▶ [Page extract]
-- -- --

Russia has increasingly turned to cryptocurrencies to address challenges with ruble transactions including convertibility issues, payment delays caused by Western sanctions and exchange rate volatility.
While crypto may enable Russia to finance illicit activities or facilitate limited trade, its broader adoption in international commerce remains uncertain due to the hesitancy of Moscow's partners and heightened scrutiny from Western governments.
Where does Russia stand on digital currencies?
Since Russia’s full-scale invasion of Ukraine, authorities have taken significant steps to promote and regulate cryptocurrencies after years of hesitation.
A new set of laws that took effect in November 2024 legalizes cryptocurrency mining and permits crypto payments for international transactions, though domestic payments are not legal.
The regulations require large crypto miners — those who receive cryptocurrency as a reward for using their hardware to support blockchain networks — to register with tax authorities.
Meanwhile, Russia initiated its first international cryptocurrency transactions in late 2024 under a confidentiality regime. Central Bank Governor Elvira Nabiullina said that the pilot program would last up to three years.
What is behind Russia’s move?
Russia’s first objective is to leverage its low energy costs to expand its crypto-mining industry.
By 2023, Russia had become the world’s second-largest cryptocurrency miner and could soon lead the industry globally, according to Bitriver, the country’s largest bitcoin mining provider.

The Russian government has also launched several crypto-related initiatives involving major state-owned enterprises.
For example, Gazprom Neft has announced plans to use flare gas — excess gas burned off during oil drilling — for crypto mining, following the example of countries like Oman.
Better regulation is also intended to improve tax collection and energy management. Under the new laws, the government can restrict mining in regions facing energy shortages, a measure it has already implemented in several regions to prevent blackouts.
More crucially, Russia seeks to use cryptocurrency for international payments beyond the reach of Western regulators.
“What is important is not how much we will receive in the budget from mining, but that the cryptocurrency that is obtained as a result of this mining has legally become the basis for mutual settlements ... in the external circuit for goods and services that we receive from our partner countries,” Russian Finance Minister Anton Siluanov said when announcing legislative changes relating to digital currencies.

-- -- --

▶ [Exercise 1] What problems with ruble transactions does the text on cryptocurrency in Russia name in its opening sentence? List each one.
▶ [Exercise 2] Pick out every line of the rows that contains the word "Image".
The rows that follow have nothing to do with the text on cryptocurrency in Russia.

▶ [Data for analysis]
-- -- --

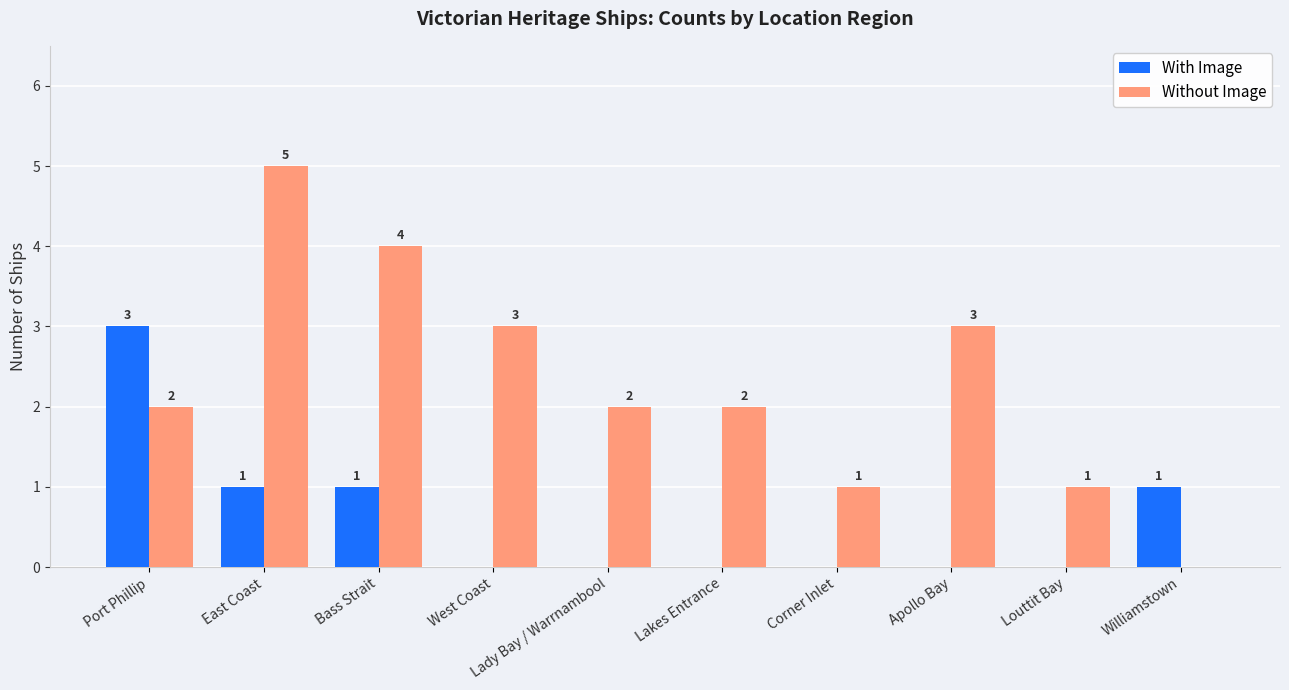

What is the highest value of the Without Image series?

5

-- -- --

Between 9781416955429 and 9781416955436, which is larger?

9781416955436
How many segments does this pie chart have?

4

-- -- --

▶ [Final answer 1]
- convertibility issues
- payment delays caused by Western sanctions
- exchange rate volatility

▶ [Final answer 2]
What is the highest value of the Without Image series?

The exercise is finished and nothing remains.